Domijn heeft verder onbetwist gesteld dat de afspraken met [appellant] voor haar economisch onrendabel zouden zijn als zij voor de percelen van [appellant] kosten moet maken voor het bouw- en woonrijp maken terwijl zij later voor haar eigen perceel nog eens voor die kosten komt te staan. Het gaat daarbij niet alleen om een ontsluitingsweg maar tevens om de aanleg van nutsvoorzieningen, waar overigens de medewerking van de gemeente bij nodig is. Eveneens onbetwist is ten slotte dat de gemeente wenst dat de percelen tegelijkertijd tot ontwikkeling worden gebracht maar dat het om politieke redenen, ondanks pogingen van Domijn, nog niet is gelukt om tot een plan te komen waar de gemeente mee heeft kunnen instemmen. Ter zitting is overigens gebleken dat er op dit moment weer gesproken wordt over een plan voor het hele gebied, zodat er nog steeds uitzicht op is dat de percelen binnen afzienbare tijd gezamenlijk tot ontwikkeling gebracht kunnen worden.
3.10.
De slotsom is dat de vorderingen van [appellant] voorbarig zijn ingesteld en de rechtbank deze daarom terecht heeft afgewezen.
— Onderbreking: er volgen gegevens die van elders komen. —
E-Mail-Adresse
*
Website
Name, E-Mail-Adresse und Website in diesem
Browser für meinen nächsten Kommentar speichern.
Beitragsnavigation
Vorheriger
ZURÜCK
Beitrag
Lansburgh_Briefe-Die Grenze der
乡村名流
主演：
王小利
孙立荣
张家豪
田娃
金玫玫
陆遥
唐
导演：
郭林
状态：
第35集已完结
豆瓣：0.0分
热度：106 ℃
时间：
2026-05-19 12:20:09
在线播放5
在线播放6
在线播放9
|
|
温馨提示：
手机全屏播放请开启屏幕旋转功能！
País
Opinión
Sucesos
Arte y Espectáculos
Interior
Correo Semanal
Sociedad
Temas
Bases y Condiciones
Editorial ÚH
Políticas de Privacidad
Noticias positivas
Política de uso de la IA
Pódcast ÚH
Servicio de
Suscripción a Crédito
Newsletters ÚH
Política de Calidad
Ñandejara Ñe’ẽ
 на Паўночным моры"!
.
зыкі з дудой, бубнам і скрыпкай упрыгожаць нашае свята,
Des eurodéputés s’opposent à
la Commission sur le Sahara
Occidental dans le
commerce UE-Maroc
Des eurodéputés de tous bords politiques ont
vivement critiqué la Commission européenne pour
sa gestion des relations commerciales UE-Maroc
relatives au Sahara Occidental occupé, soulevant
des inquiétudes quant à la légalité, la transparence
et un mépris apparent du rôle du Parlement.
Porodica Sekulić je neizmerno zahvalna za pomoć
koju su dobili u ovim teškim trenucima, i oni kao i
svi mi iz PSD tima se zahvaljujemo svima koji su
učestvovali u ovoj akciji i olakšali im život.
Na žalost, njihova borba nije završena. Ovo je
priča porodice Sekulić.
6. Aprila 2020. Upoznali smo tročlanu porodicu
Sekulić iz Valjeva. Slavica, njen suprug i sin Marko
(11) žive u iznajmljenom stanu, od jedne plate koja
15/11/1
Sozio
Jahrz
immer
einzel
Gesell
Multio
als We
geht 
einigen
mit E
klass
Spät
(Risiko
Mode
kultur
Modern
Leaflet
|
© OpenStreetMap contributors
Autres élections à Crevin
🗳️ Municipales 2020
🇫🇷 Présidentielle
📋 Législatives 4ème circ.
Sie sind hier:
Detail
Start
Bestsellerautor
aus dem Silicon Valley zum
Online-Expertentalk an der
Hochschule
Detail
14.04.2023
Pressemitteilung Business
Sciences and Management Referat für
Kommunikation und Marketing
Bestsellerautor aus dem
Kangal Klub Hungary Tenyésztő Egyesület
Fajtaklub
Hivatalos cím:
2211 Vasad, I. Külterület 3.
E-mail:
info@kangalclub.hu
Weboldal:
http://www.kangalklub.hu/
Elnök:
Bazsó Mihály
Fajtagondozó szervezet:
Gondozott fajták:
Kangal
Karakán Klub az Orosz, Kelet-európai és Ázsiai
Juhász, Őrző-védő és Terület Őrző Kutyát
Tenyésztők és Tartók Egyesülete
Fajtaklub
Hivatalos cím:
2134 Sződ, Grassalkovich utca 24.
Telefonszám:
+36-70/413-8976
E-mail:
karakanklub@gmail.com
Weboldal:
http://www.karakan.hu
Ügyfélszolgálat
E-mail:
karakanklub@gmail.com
Dat betekent dat het hof het vonnis van de rechtbank zal bekrachtigen.
3.11.
Het hoger beroep slaagt niet. Omdat [appellant] in het ongelijk zal worden gesteld, zal het hof hem tot betaling van de proceskosten in hoger beroep veroordelen. Onder die kosten vallen ook de nakosten die nodig zijn voor de betekening van de uitspraak en de wettelijke rente daarover. De rente is verschuldigd vanaf veertien dagen na die betekening. [1]
3.12.
De proceskostenveroordeling in deze uitspraak kan ook ten uitvoer worden gelegd als een van partijen de beslissing van het hof voorlegt aan de Hoge Raad (uitvoerbaarheid bij voorraad).

4.De beslissing

Het hof:
4.1.
bekrachtigt het vonnis van de rechtbank Overijsel, zittingsplaats Almelo, van 19 oktober 2022;
4.2.
veroordeelt [appellant] tot betaling van de proceskosten van Domijn, tot op vandaag begroot op:
€ 783,- aan griffierecht
€ 2.366,- aan salaris van de advocaat van Domijn (2 procespunten x appeltarief II);
4.3.
bepaalt dat al deze kosten moeten worden betaald binnen 14 dagen na vandaag. Als niet op tijd wordt betaald, dan worden die kosten verhoogd met de wettelijke rente;
4.4.
verklaart de proceskostenveroordeling uitvoerbaar bij voorraad.
Dit arrest is gewezen door mrs. H.E. de Boer, A.A. Van Rossum en R. Verkijk, en in tegenwoordigheid van de griffier in het openbaar uitgesproken op 31 oktober 2023.

Voetnoten

1.HR 10 juni 2022, ECLI:NL:HR:2022:853.